The institution also noted that the price pullback led to an increase in short-term volatility, with skew turning negative, indicating that market demand for downside protection exceeds interest in upside exposure.

In its June 5 update, Greeks.live noted that the current prices of BTC and ETH are significantly deviating from their respective pain points, with overall market interest weakening and some attention shifting to U.S. equities. It assessed that the market is not heavily betting on a one-sided crash, but active hedging demand is increasing.

Middle East news drives cross-market volatility

This round of cryptocurrency asset pullback also coincided with shifts in global risk appetite driven by changes in the Middle East situation. After Israel and Lebanon agreed to implement a ceasefire on June 4, markets initially anticipated a potential easing of regional tensions.

After the announcement, oil prices initially fell, dropping more than 3% at one point. At the time, the market anticipated that if the situation eased, pressure on transportation through the Strait of Hormuz might lessen. Gold also fluctuated as the dollar and U.S. Treasury yields declined.
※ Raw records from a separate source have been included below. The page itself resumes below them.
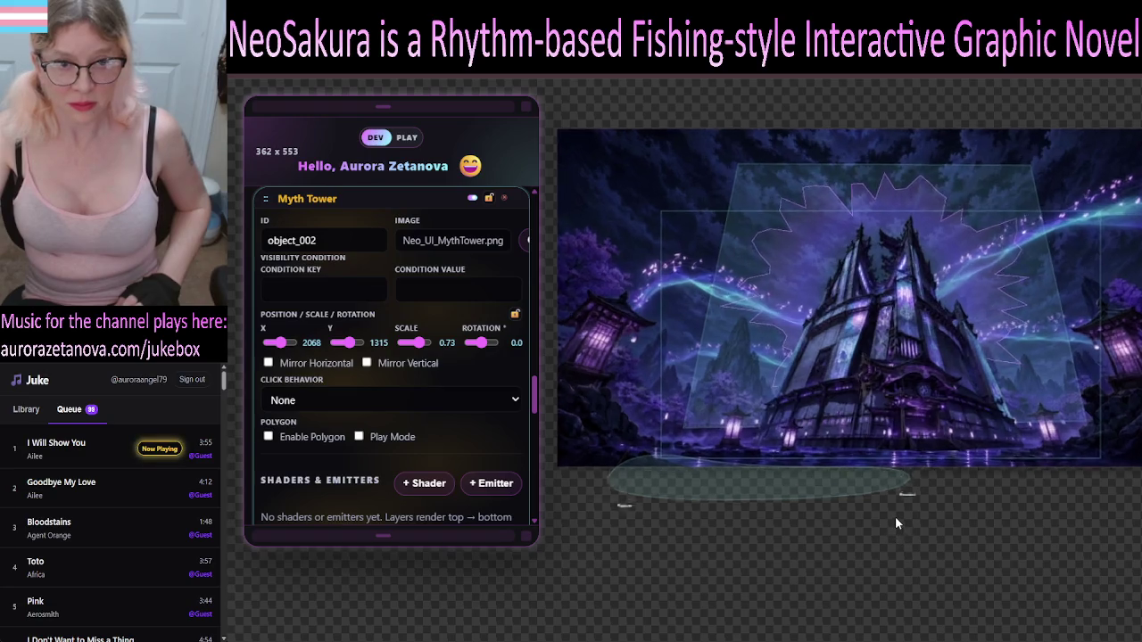
scroll(895, 516, "up", 5)
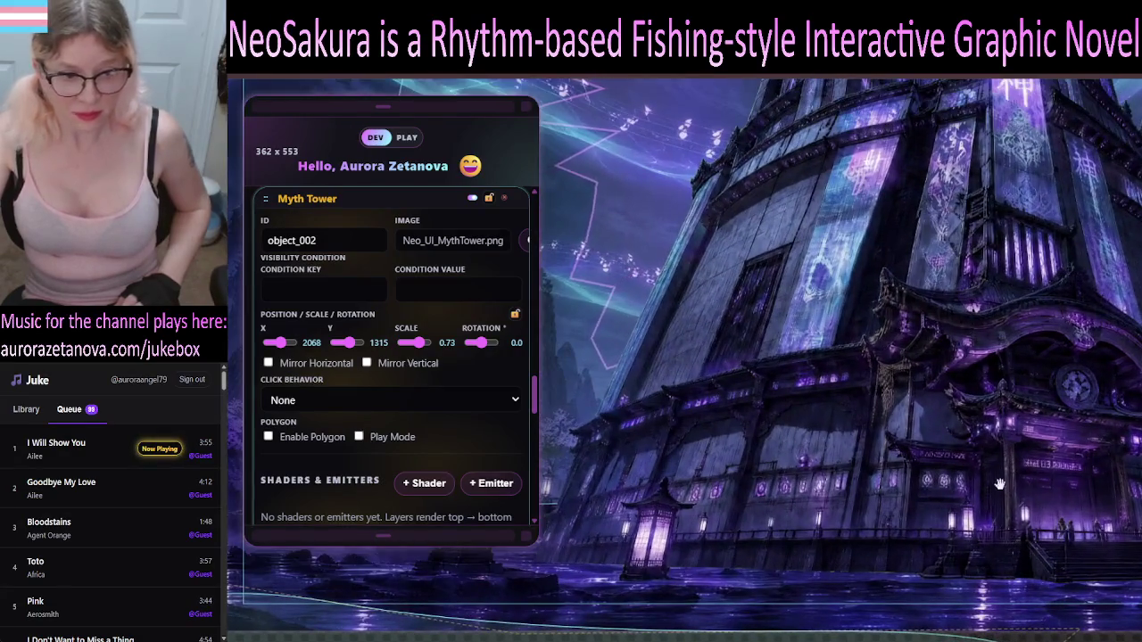
- Re-lock Myth Tower's position and scale and check the tower's framing on the canvas
left_click(514, 314)
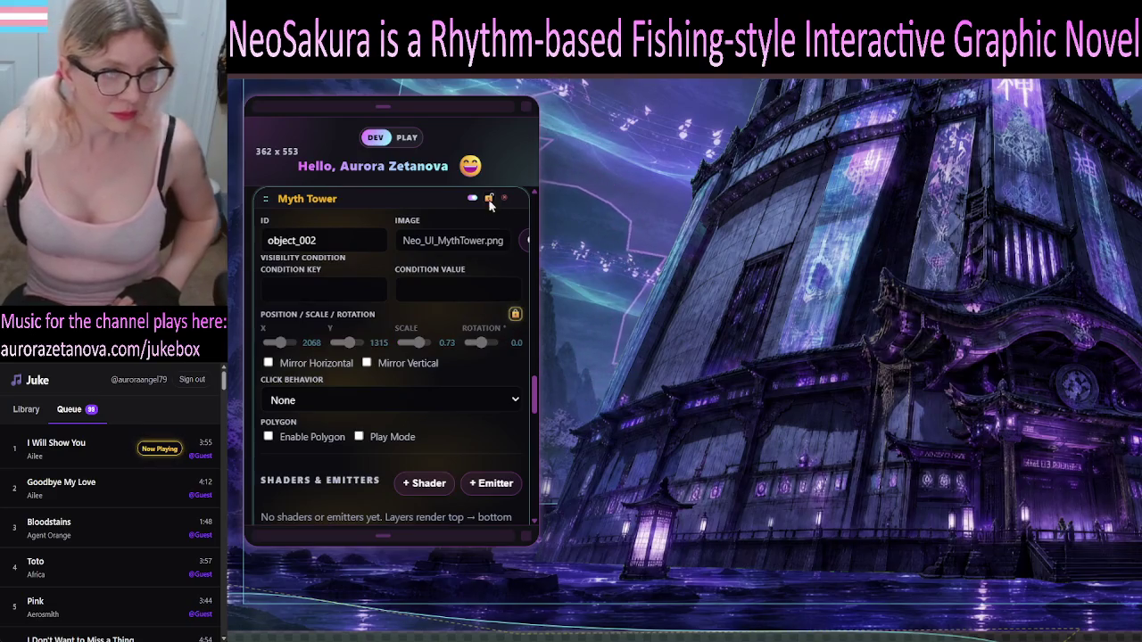
scroll(950, 403, "down", 2)
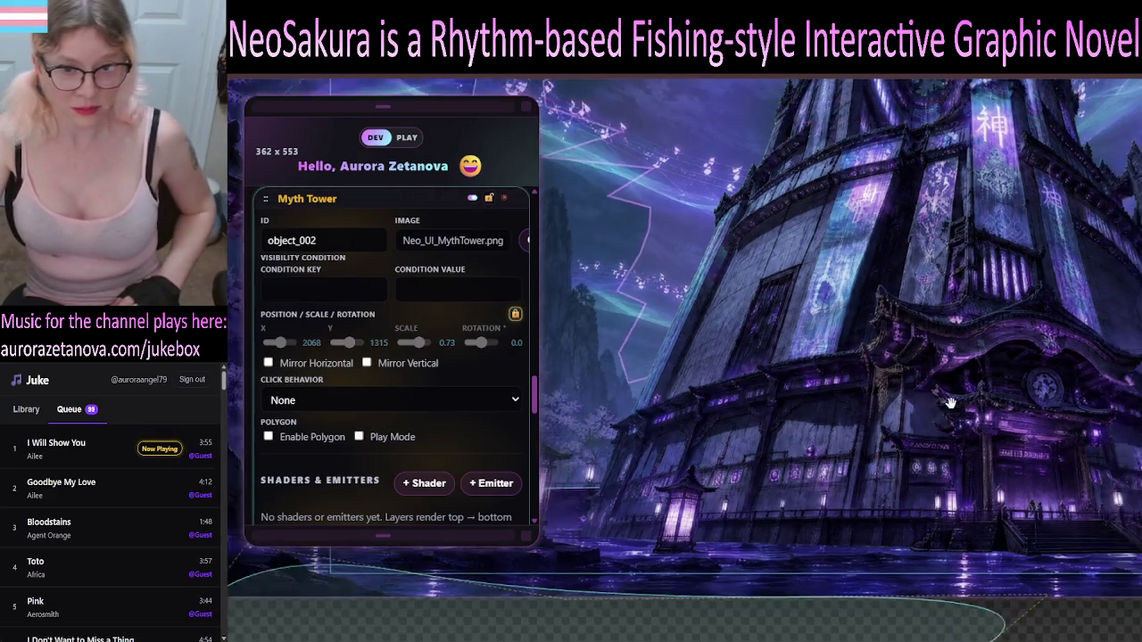
scroll(950, 404, "down", 1)
scroll(951, 401, "up", 3)
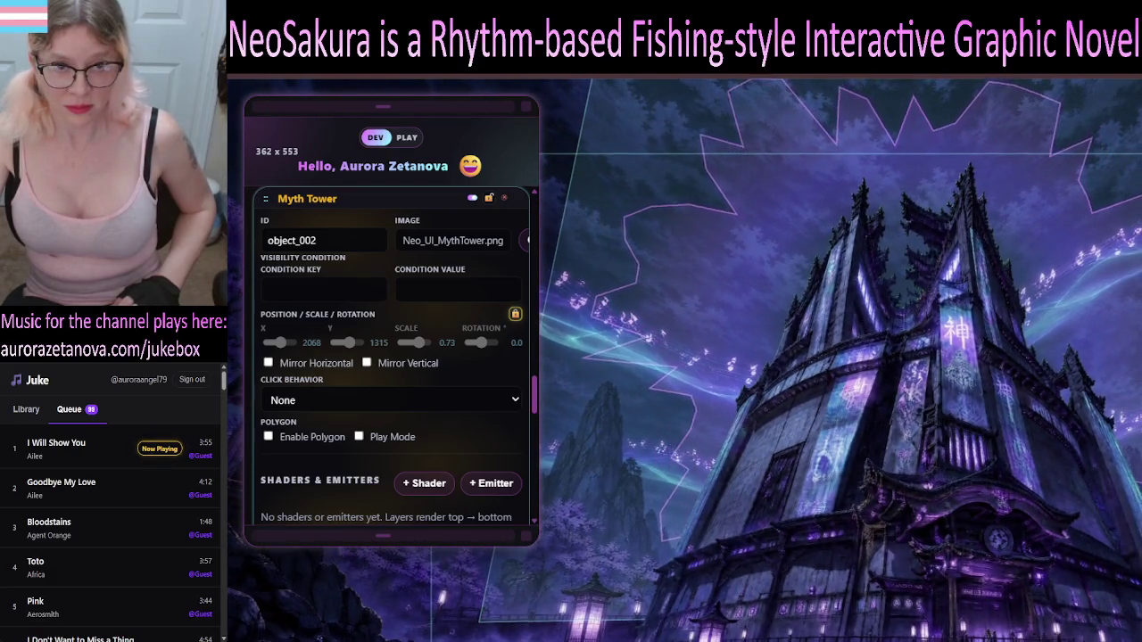
scroll(952, 401, "down", 2)
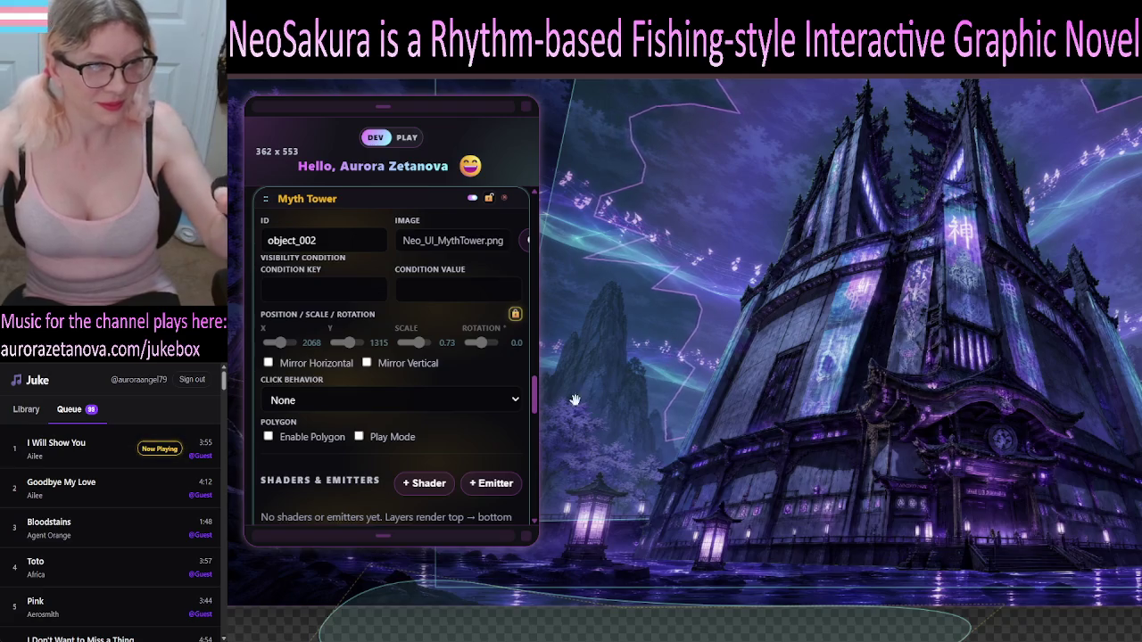
- Collapse the Myth Tower and Fog element settings
scroll(375, 366, "up", 3)
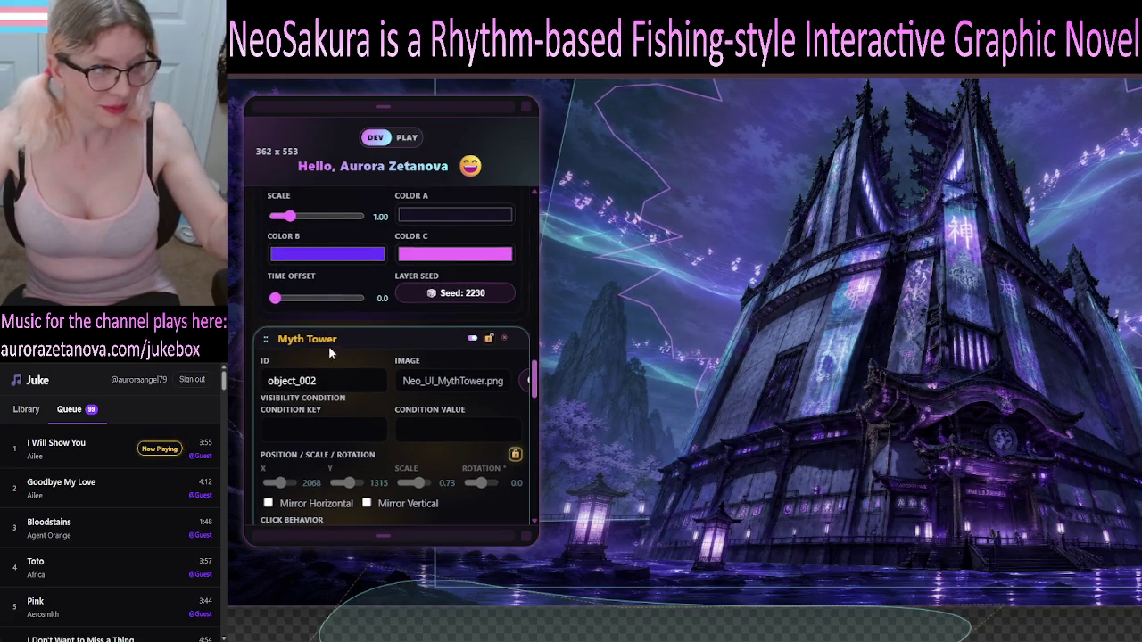
left_click(328, 339)
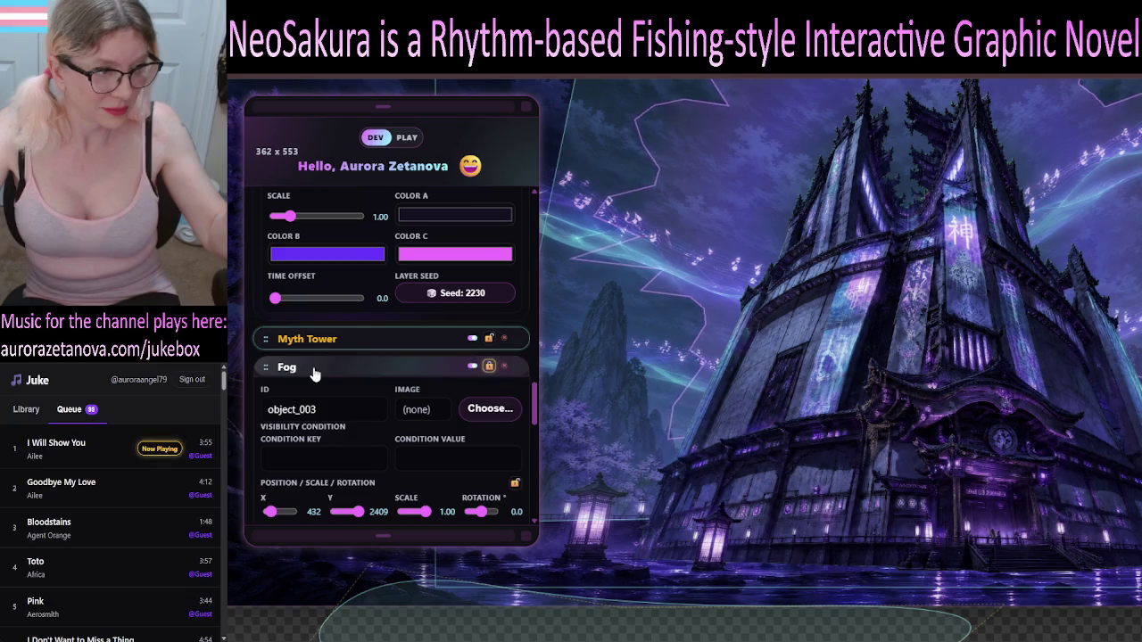
left_click(357, 366)
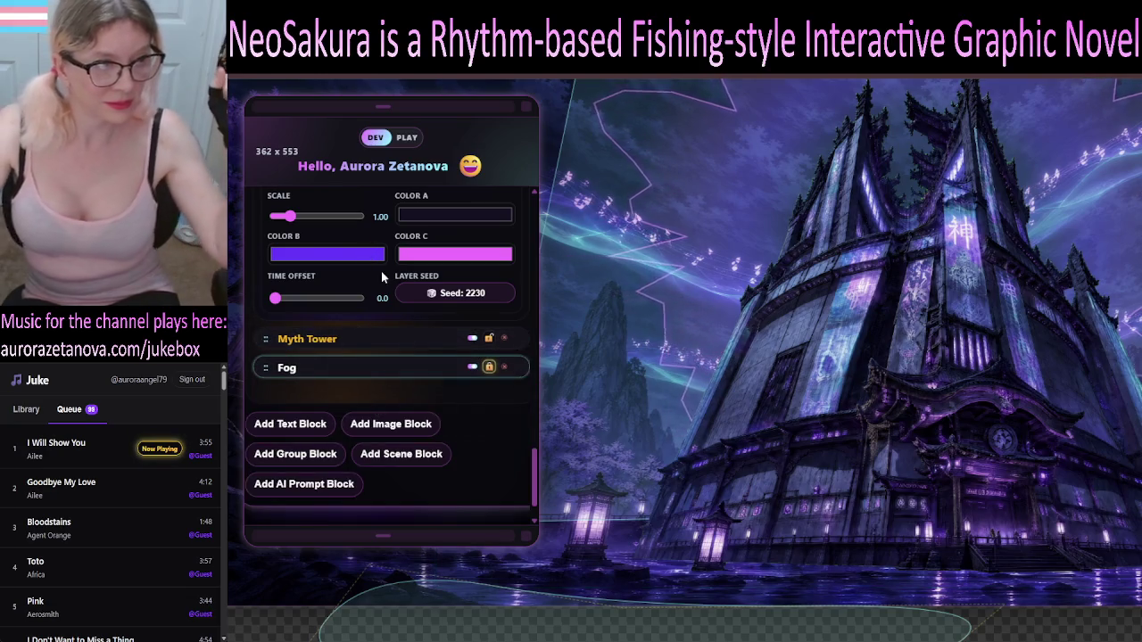
- Scroll up to the Tower Glow block and collapse its settings
scroll(386, 286, "up", 3)
scroll(381, 304, "up", 3)
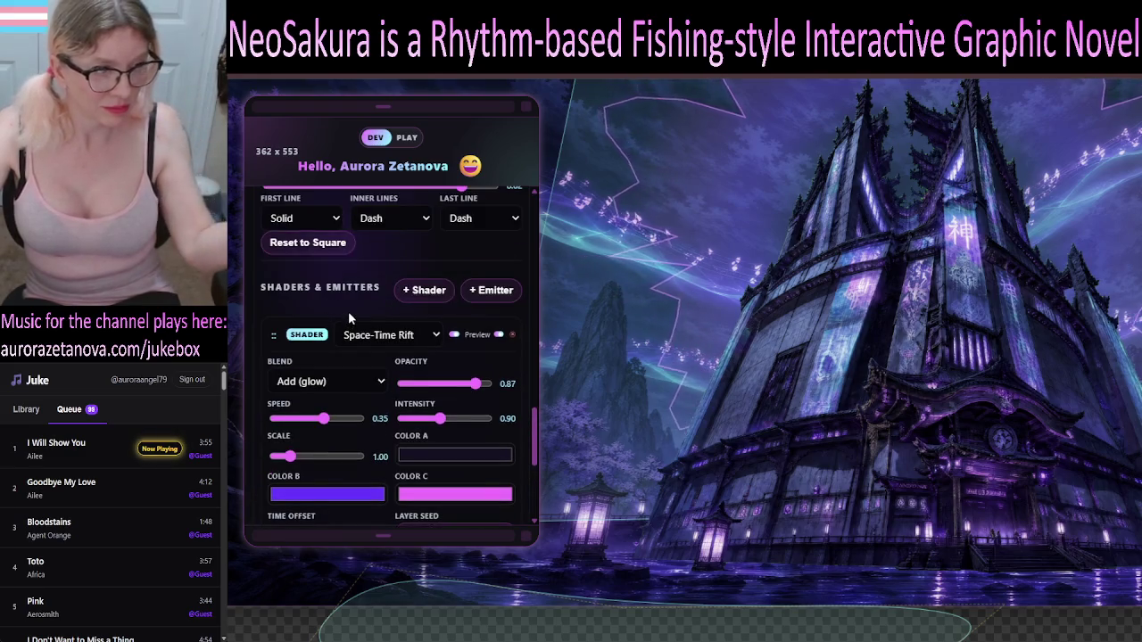
scroll(352, 317, "down", 1)
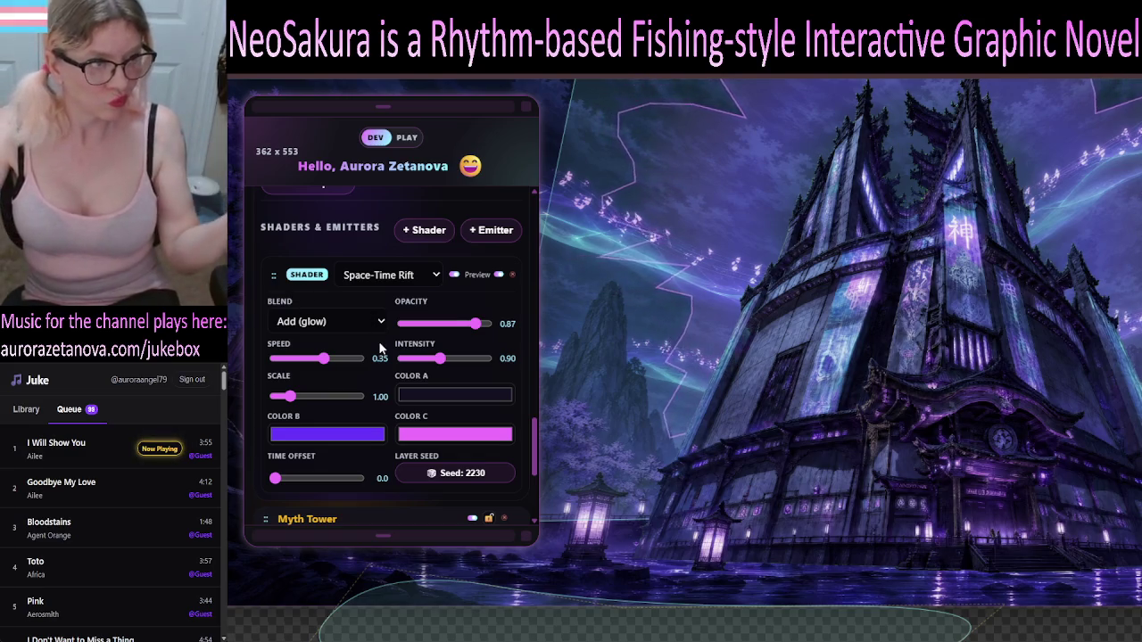
scroll(382, 384, "up", 4)
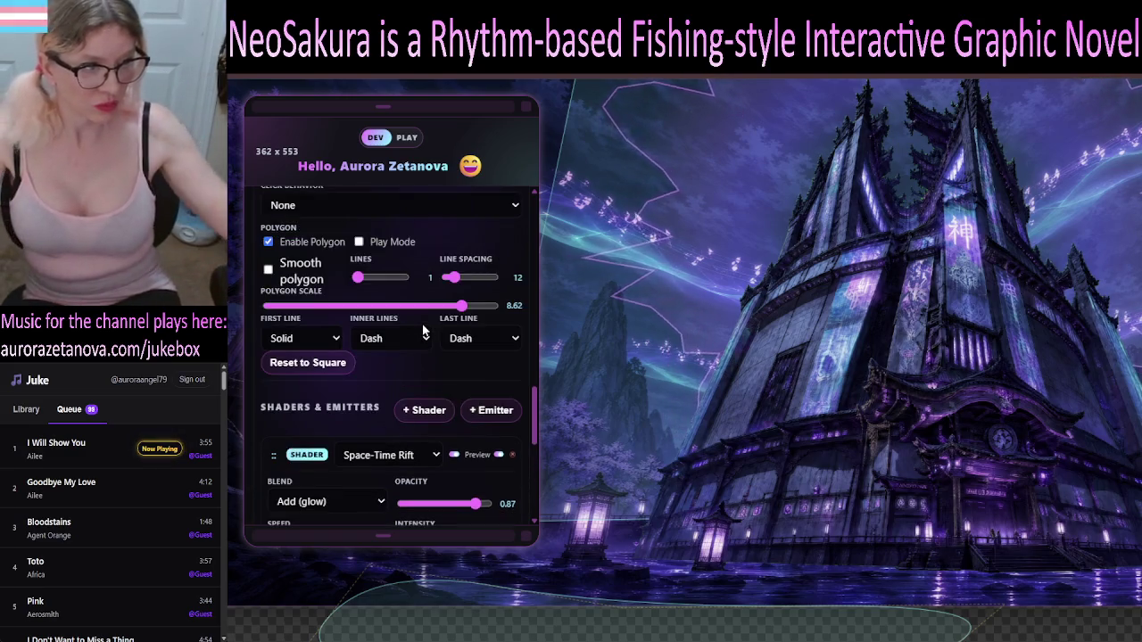
scroll(389, 379, "up", 2)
However, this easing of expectations did not last. Hezbollah subsequently rejected the proposed agreement, and Israel stated it would not withdraw its forces from Lebanon, reigniting market concerns over U.S.-Iran negotiations and energy transportation.

The market continues to monitor capital inflows.

Currently, the crypto market is focused on whether funds will flow back after options expiration. Bitcoin remains near the lower end of its recent range, while Ethereum continues to face pressure, and overall risk appetite has not yet shown clear signs of recovery.

The market will continue to closely monitor BTC’s performance near $60,000, ETH’s performance near $2,000, and further guidance from oil, gold, and U.S. equities on risk sentiment.